My post from earlier this week about what went wrong with Nokia’s Lumia 900 appeared to touch a nerve for fans of Nokia and Windows Phone. In the comments section and on Twitter, readers insisted that Nokia’s Lumia 900 sales were probably fine, that the phone is awesome, and that journalists were blowing a $50 AT&T price cut out of proportion.

Here’s one example, from commenter “the person”:

I’m SO sick of these hit pieces….one after another after another. The official numbers haven’t even come out from Nokia and people are running with these numbers like gospel. I will be back here in a few days to watch you eat crow. You hack journalists REALLY need to stop reporting on the rumor.

Given the reaction, and the release of Nokia’s quarterly earnings, I think Nokia’s chances of a turnaround are worth a closer look.

The numbers I cited in the original story were Nielsen’s estimate of 1.3 percent U.S. market share for Windows Phone, and Horace Dediu’s estimate of 330,000 Lumia phones sold by Nokia in the United States last quarter, based on data from Nielsen and comScore. (Nielsen claims that Dediu’s extrapolation is inaccurate because the firm’s methodology differs from comScore’s.)

• _Activity 1_
Decide whether each statement agrees with the passage above on Nokia's Lumia 900 sales, answering yes or no and quoting the words that decide it. (a) Nielsen put Windows Phone's U.S. market share at 1.3 percent. (b) Horace Dediu's figure of 330,000 Lumia phones covered worldwide sales. (c) Nielsen accepts Dediu's extrapolation as accurate.
• _Activity 2_
Write what comes next in the passage on Nokia's Lumia 900 sales, beginning right after its final sentence.

• _Data provided_
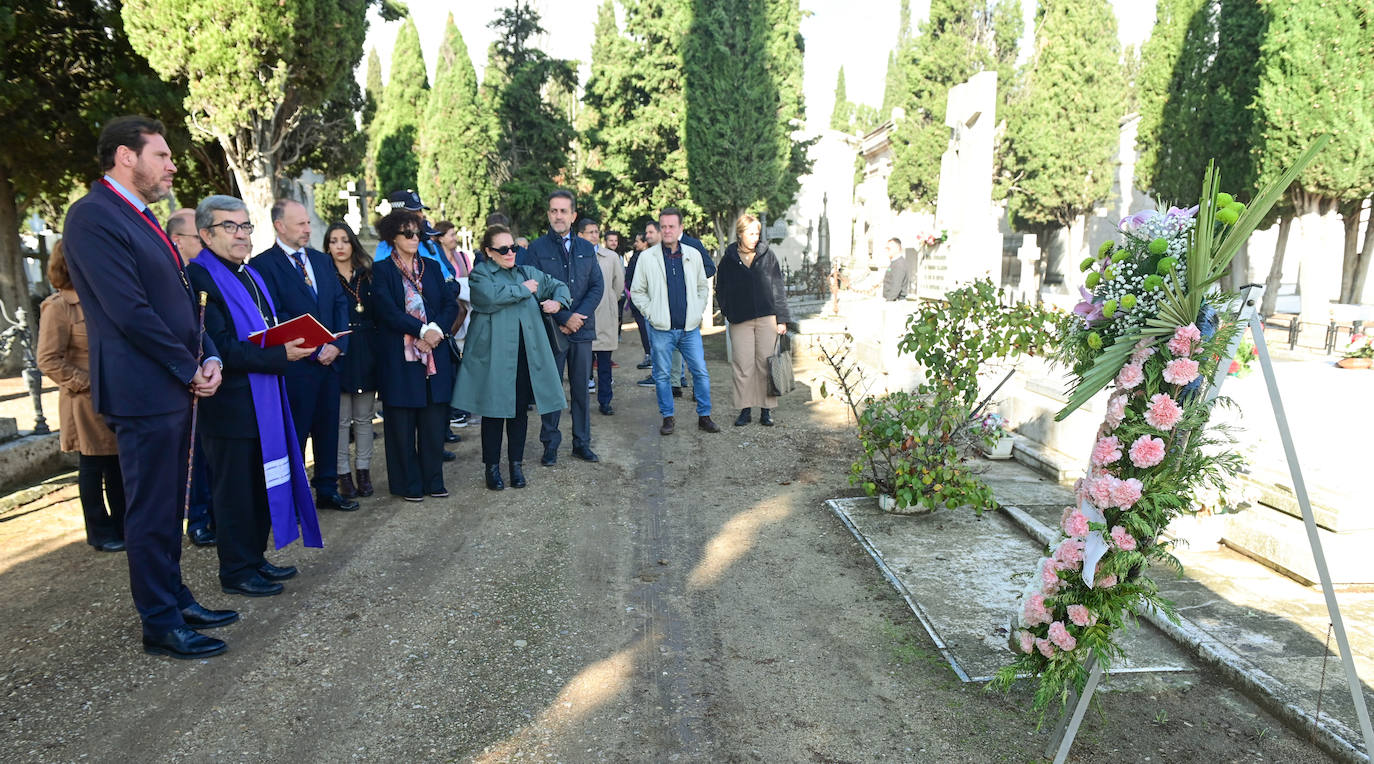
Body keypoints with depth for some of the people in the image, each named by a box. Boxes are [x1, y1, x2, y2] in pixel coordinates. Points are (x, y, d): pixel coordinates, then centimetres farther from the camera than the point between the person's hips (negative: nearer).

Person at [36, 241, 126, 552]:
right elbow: (48, 360, -14)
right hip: (87, 403, -6)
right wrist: (87, 383, -16)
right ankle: (100, 533, 17)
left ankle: (122, 526, 25)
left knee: (118, 464, 13)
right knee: (92, 468, 5)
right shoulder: (57, 307, -11)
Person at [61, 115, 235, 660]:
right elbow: (130, 311, -20)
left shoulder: (141, 216, 16)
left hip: (177, 387, 9)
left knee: (169, 506, 17)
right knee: (151, 510, 1)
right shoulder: (93, 216, -14)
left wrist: (209, 358, 3)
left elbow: (180, 300, 17)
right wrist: (189, 369, -12)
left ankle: (175, 599, 30)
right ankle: (160, 626, 12)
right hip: (143, 390, -9)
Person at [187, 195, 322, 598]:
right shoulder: (198, 277, -15)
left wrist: (296, 345, 1)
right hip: (230, 406, -9)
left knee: (263, 485, 17)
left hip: (264, 401, 9)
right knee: (234, 489, 3)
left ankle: (255, 560, 31)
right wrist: (280, 356, -24)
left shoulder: (250, 274, 15)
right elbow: (220, 348, -22)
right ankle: (236, 572, 17)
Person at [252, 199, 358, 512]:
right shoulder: (263, 264, -8)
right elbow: (275, 318, -13)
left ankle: (327, 490, 25)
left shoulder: (322, 260, 13)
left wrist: (337, 344, -5)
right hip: (295, 365, -6)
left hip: (329, 359, 6)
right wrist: (314, 350, -15)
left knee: (328, 429, 13)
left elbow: (340, 304, 10)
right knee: (294, 435, 3)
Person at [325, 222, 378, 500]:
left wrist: (378, 349, 1)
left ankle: (363, 471, 18)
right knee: (340, 419, 2)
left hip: (366, 352, 3)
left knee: (364, 417, 9)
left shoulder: (367, 275, 10)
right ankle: (344, 474, 10)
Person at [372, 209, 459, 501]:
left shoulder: (431, 267, 13)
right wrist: (422, 330, -15)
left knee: (434, 419, 6)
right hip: (399, 356, -4)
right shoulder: (382, 270, 0)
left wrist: (437, 329, -11)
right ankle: (408, 483, 13)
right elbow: (387, 310, -11)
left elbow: (451, 304, 6)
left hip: (435, 353, 4)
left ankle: (433, 479, 17)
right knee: (402, 421, 2)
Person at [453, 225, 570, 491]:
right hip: (493, 353, -4)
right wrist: (524, 290, -10)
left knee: (520, 410, 9)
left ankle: (516, 464, 21)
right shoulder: (480, 274, -1)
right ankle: (492, 466, 15)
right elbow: (491, 296, -21)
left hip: (525, 353, 4)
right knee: (494, 410, 2)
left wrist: (557, 302, 3)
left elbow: (559, 286, 25)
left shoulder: (528, 272, 15)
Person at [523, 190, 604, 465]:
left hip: (582, 328, 3)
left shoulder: (586, 248, 12)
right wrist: (564, 317, -13)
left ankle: (582, 443, 18)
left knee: (581, 388, 8)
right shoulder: (537, 248, 0)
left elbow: (597, 287, 6)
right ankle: (550, 445, 12)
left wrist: (579, 316, -9)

• _Answer area 1_
(a) Yes: "Nielsen’s estimate of 1.3 percent U.S. market share for Windows Phone"
(b) No: "330,000 Lumia phones sold by Nokia in the United States last quarter"
(c) No: "Nielsen claims that Dediu’s extrapolation is inaccurate"

• _Answer area 2_
Now, we have actual numbers from Nokia, and I don’t see much crow-eating in order. Last quarter, Nokia shipped (not sold, mind you) 600,000 phones in North America. That number covers all Nokia phones, not just Lumia Windows Phones, and is down from 1.5 million for the same quarter last year, before Nokia was selling Windows Phones.

Even if we assume last quarter’s shipments were mostly Lumia handsets, and all other Nokia phone sales have evaporated in the United States, 600,000 is still a paltry number. The Lumia 900 was a flagship AT&T phone. It had more advertising behind it and a bigger sales push from AT&T clerks than any other Windows Phone to date. At $100, it was priced to move.

(MORE: Nokia Lumia 900 Review: A Solid Slab of Windows Phone)

And yet, the Lumia 900 couldn’t even crack 1 million units in the United States during its debut quarter. By comparison, Apple’s original iPhone reached 1 million U.S. sales after 74 days in 2007. So did Motorola’s original Droid in early 2010. Both were pivotal devices, and the latter helped establish Android as a viable competitor to the former.

For Windows Phone, the Lumia 900 didn’t have the same impact. Maybe it was a solid performer compared to a run-of-the-mill Android phone, but the purpose of the Microsoft-Nokia partnership was to create unique lead devices that made a dent in iOS and Android market share. That hasn’t happened.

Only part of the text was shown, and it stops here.